43. 9 in N4 only in 17(3) cage at R3C2 = {179/269/359}, no 4,8
43a. 7 of {179} must be in R3C2 -> no 1 in R3C2

44. R3C1 = 1 (hidden single in N1)
44a. R3C178 (step 4b) = {128} (only remaining combination) -> R3C7 = 8, R2C6 = 6, R4C89 = [86], clean-up: no 9 in R78C9 (step 37)
44b. Naked pair {78} in R78C9, locked for C9 and N9 -> R5C9 = 9

45. R9C8 = 9 (hidden single in N9), R9C79 = 7 = [43/61], no 5 in R9C9
45a. 5 in N9 only in R78C8, locked for C8

46. R3C9 = 1 -> R2C12 = 15 = {78}, locked for R2 and N1 -> R12C7 = [79], R2C9 = 3 (step 3), R1C89 = [15], R9C9 = 1, R9C7 = 6 (step 45), R7C7 = 4

47. 2,9 in N1 only in 15(3) cage at R1C1 = {249}, locked for R1 and N1 -> R2C3 = 5
47a. Naked pair {68} in R1C45, locked for N2 -> R1C6 = 3, R3C5 = 5 (step 20), R34C6 = [74], R89C6 = [65]

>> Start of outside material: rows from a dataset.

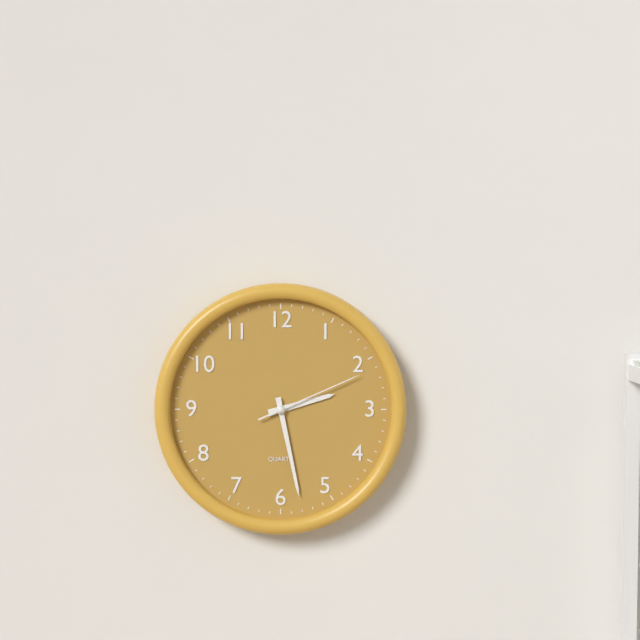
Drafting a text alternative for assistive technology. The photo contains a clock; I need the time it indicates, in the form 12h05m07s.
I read 2h28m11s
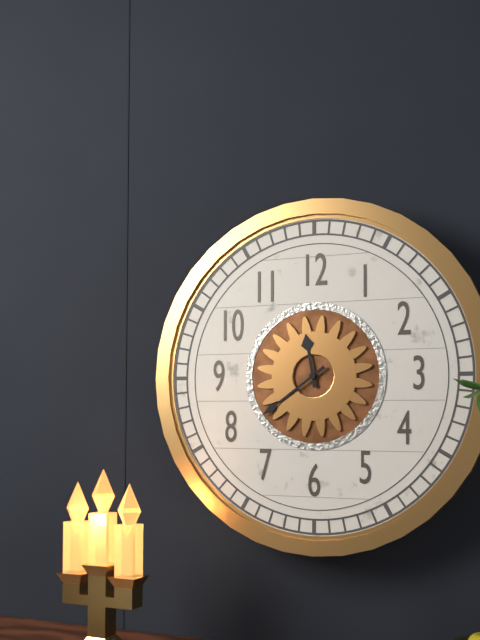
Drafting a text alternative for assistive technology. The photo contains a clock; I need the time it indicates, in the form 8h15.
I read 11h39
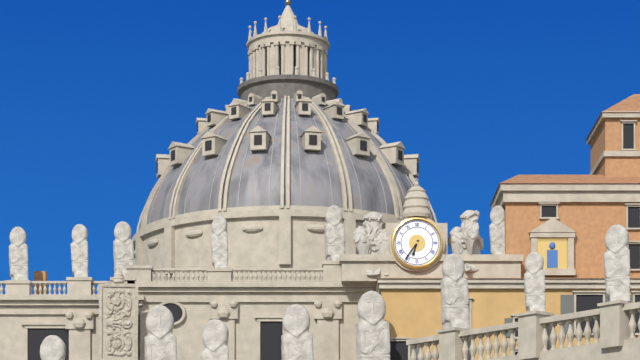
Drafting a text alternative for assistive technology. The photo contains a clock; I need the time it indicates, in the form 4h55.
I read 6h36
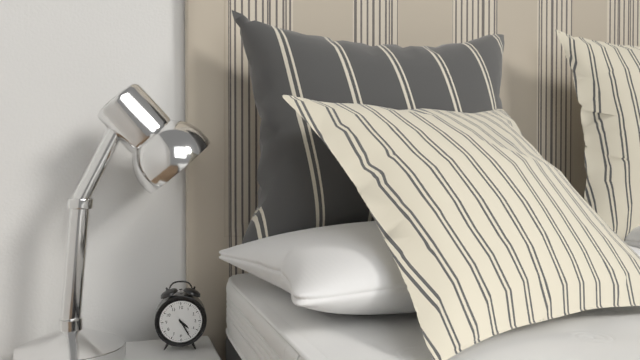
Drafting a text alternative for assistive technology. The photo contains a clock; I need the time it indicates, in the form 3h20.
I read 4h25
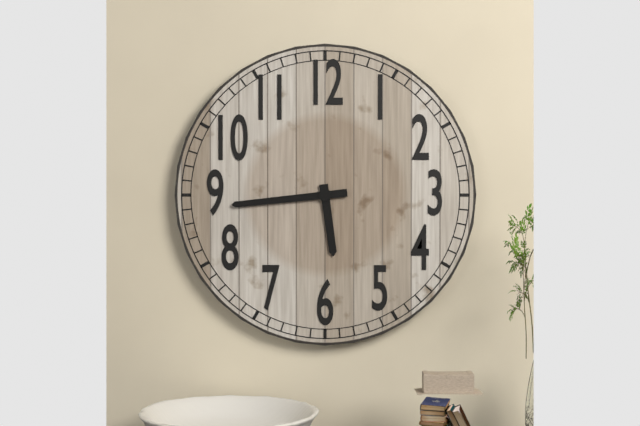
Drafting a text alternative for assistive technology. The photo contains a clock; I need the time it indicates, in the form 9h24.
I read 5h44
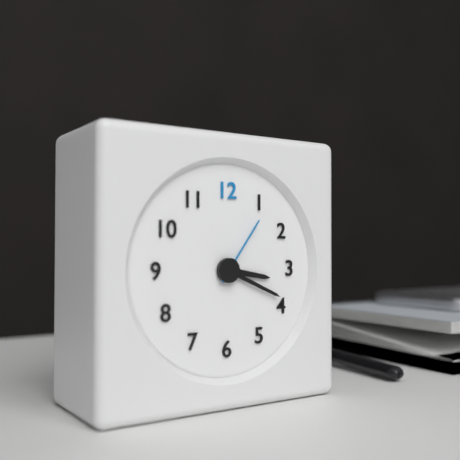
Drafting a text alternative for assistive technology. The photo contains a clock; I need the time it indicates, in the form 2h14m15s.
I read 3h19m06s
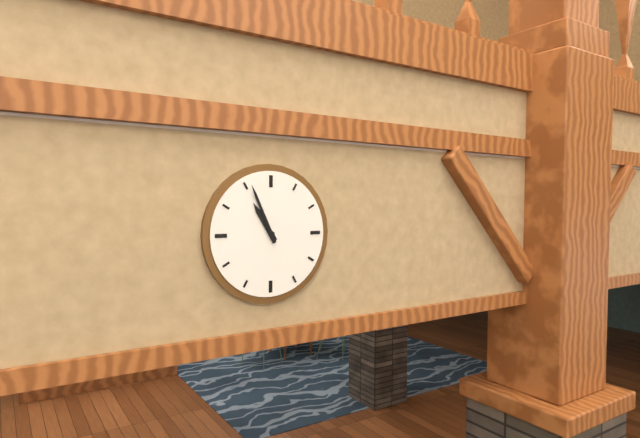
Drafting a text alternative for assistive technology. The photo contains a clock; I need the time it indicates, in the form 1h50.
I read 10h56
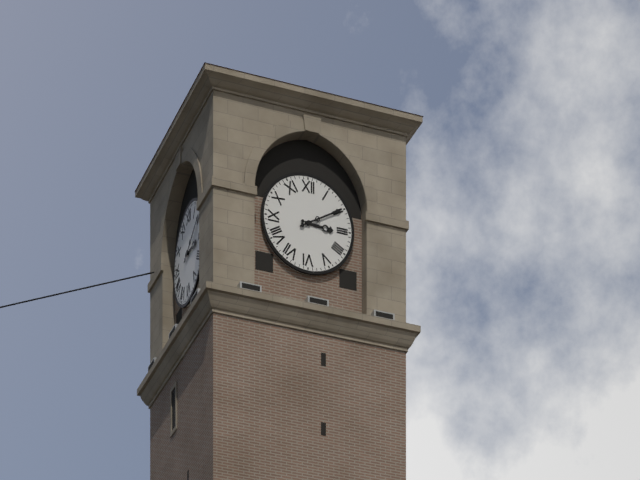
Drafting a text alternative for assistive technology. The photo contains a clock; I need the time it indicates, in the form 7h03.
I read 3h10
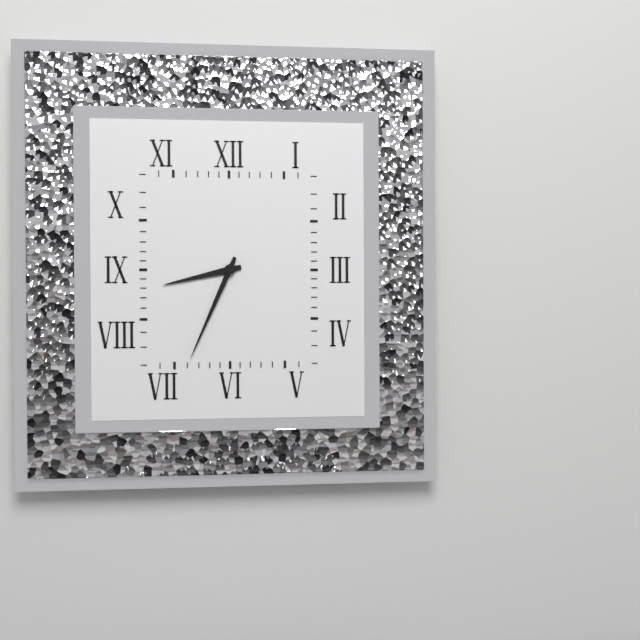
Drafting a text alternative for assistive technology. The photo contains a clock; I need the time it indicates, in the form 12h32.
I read 8h34
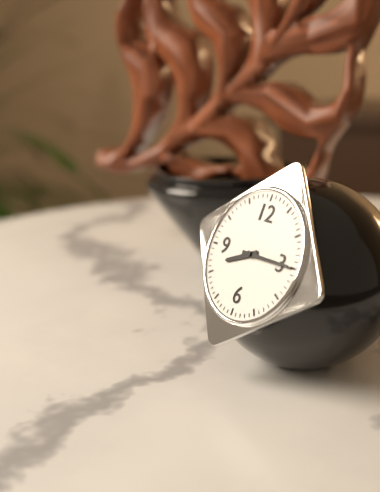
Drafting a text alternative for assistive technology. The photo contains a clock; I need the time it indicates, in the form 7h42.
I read 8h15
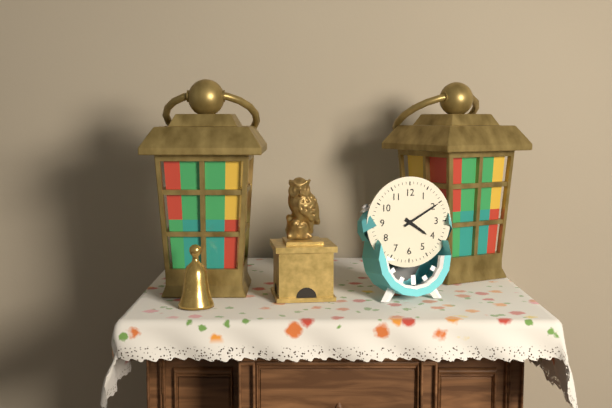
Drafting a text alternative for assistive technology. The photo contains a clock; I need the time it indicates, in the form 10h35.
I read 4h10
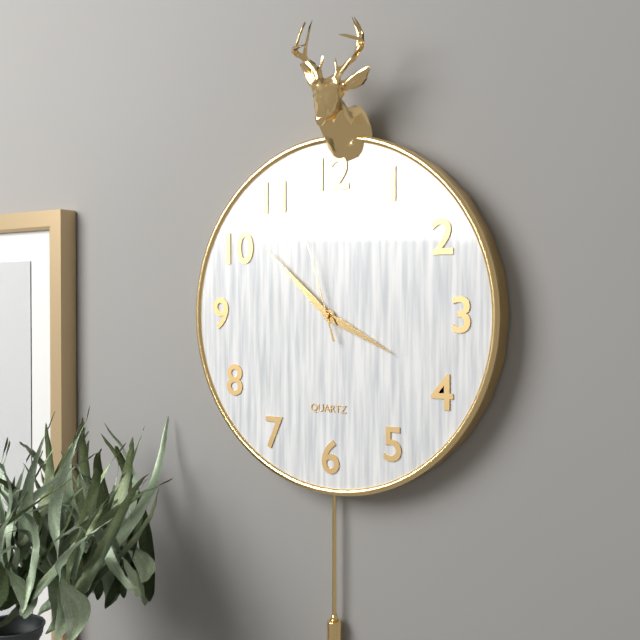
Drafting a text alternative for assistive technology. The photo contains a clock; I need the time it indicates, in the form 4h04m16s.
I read 3h52m57s
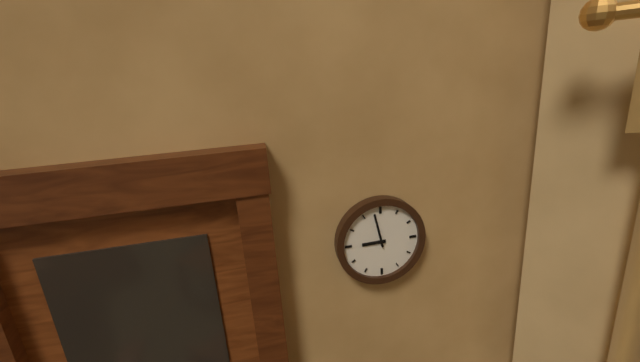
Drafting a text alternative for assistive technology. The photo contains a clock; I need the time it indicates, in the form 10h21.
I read 8h58
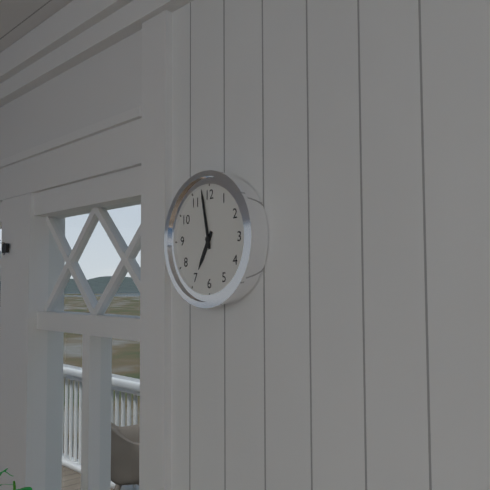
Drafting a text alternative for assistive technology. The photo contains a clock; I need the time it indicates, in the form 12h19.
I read 6h58
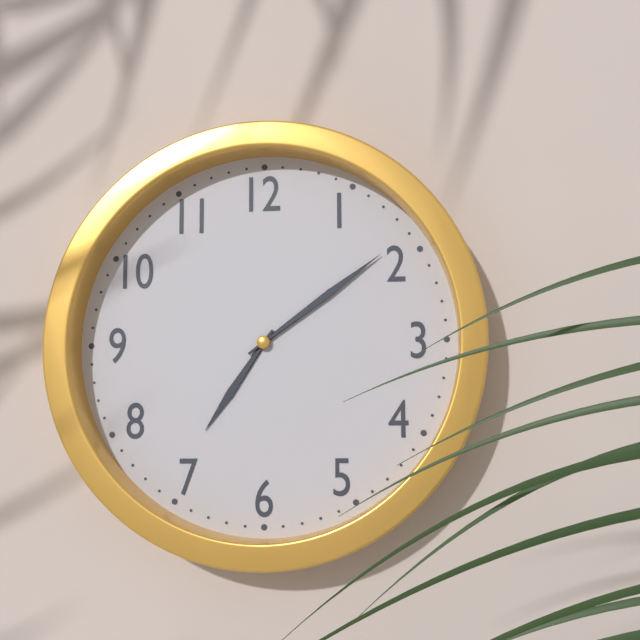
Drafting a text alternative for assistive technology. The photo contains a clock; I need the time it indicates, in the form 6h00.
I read 7h09
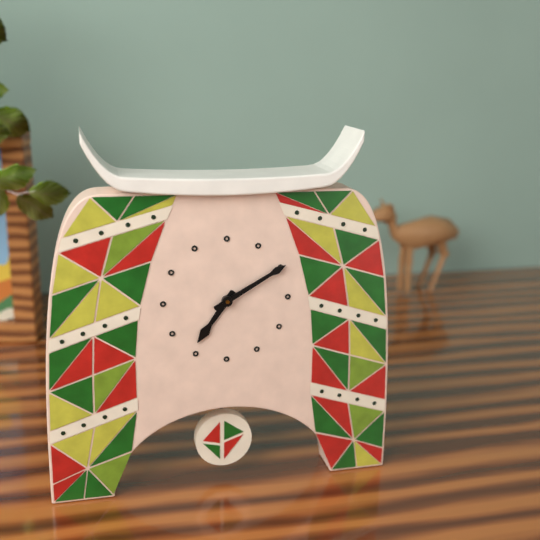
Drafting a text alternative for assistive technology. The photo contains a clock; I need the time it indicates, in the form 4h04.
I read 7h10
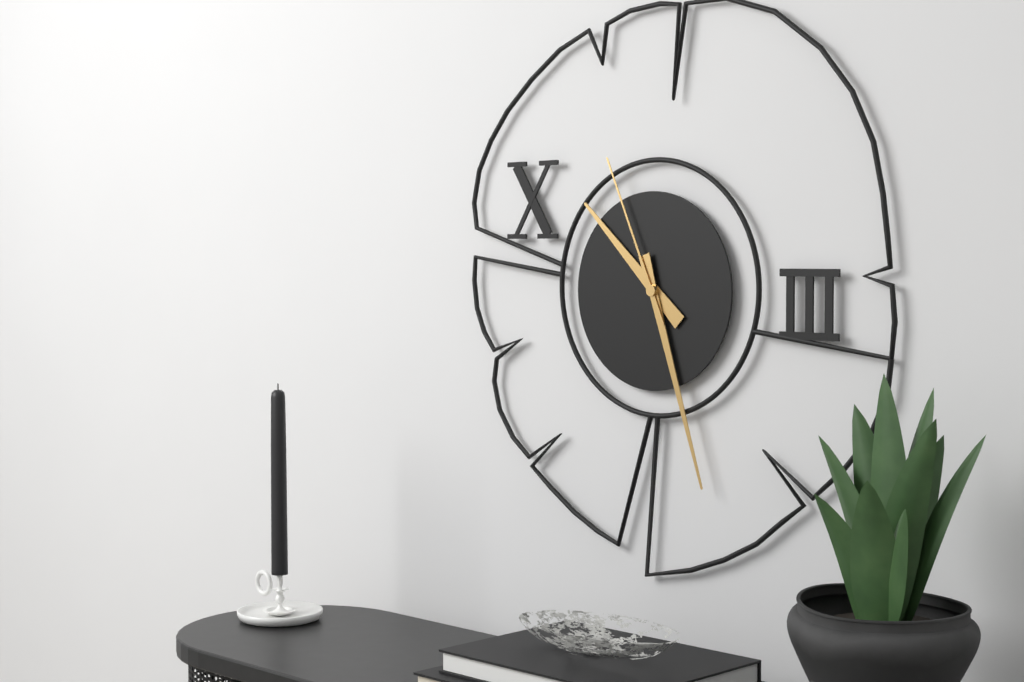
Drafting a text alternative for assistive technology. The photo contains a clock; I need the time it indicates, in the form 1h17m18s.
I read 10h27m56s
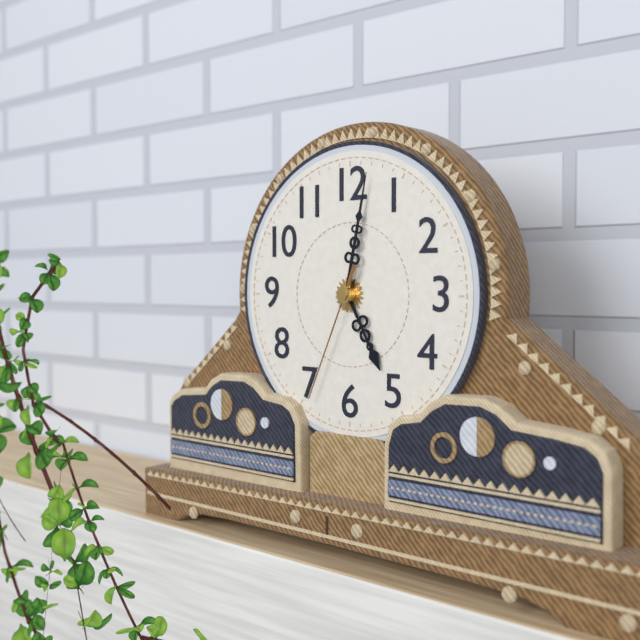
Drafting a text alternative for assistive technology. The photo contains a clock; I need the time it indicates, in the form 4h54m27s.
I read 5h02m34s
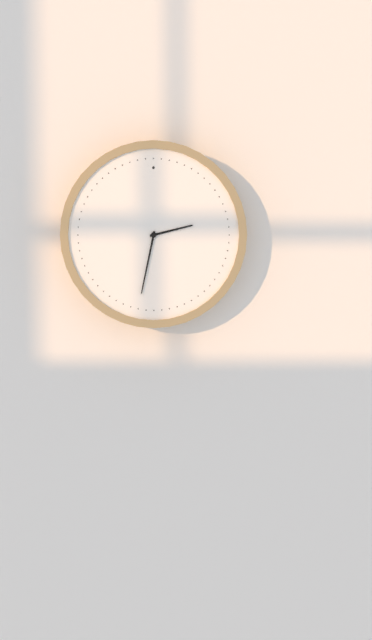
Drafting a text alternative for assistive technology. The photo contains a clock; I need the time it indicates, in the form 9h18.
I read 2h32
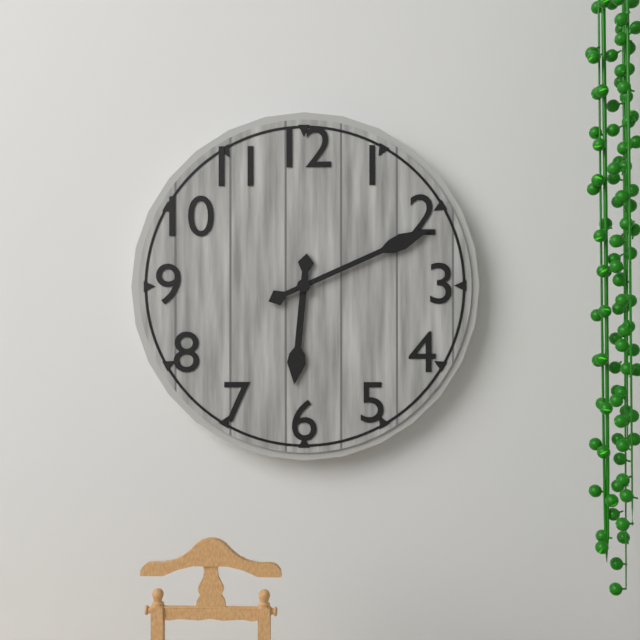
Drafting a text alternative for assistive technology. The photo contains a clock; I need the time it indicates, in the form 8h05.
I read 6h11
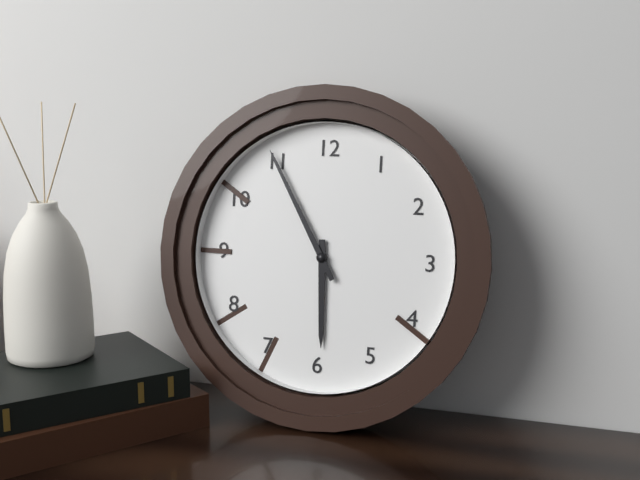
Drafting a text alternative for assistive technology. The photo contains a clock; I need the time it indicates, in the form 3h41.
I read 5h55
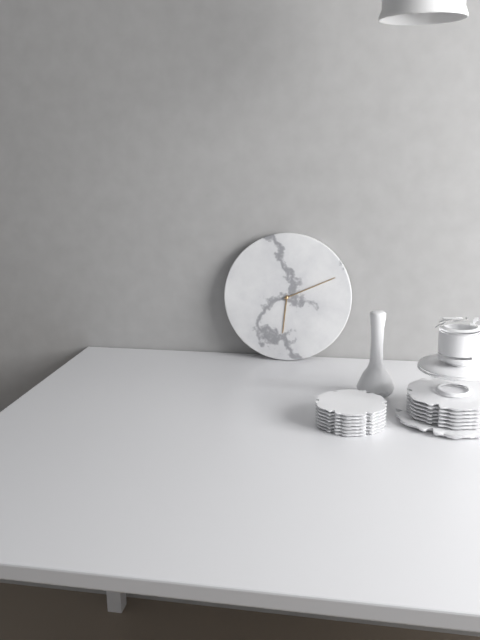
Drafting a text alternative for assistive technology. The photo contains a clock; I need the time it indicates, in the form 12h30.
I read 6h11
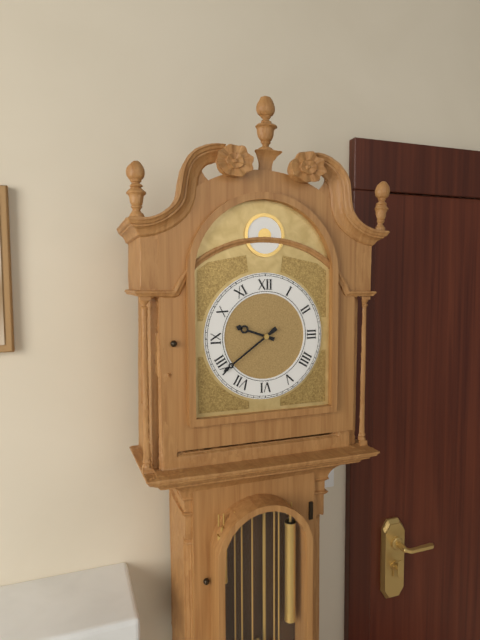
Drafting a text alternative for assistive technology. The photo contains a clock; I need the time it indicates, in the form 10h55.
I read 9h39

48. R3C4 = 9 -> R3C3 + R4C4 = [63]

49. R3C2 = 3 -> R4C12 = 14 = {59}, locked for R4 and N4 -> R45C7 = [15], R4C3 = 2, R46C5 = [71], R5C45 = [62], 19(3) cage at R6C2 = [685]

50. 19(3) cage at R7C3 = {379} (only remaining combination) -> R7C5 = 9, R7C34 = [37]

51. R15C3 = [41], R89C3 = [97], R8C4 = 4 (cage sum)

52. R7C89 = [58], R7C2 = 2, R8C2 = 1 (hidden single in N7), R9C2 = 8 (cage sum)

and the rest is naked singles.

I'll rate my walkthrough for Pinata #8 at Hard 1.75. Maybe that's a bit low but it didn't have the same level of difficulty as puzzles I've rated in the 2.0 range. I did a lot of very heavy combination analysis, mainly in step 12, and I used one short forcing chain. One might argue that parts of step 12 are contradiction moves but, since the contradictions are within the same nonet I consider them to be heavy combination/permutation analysis.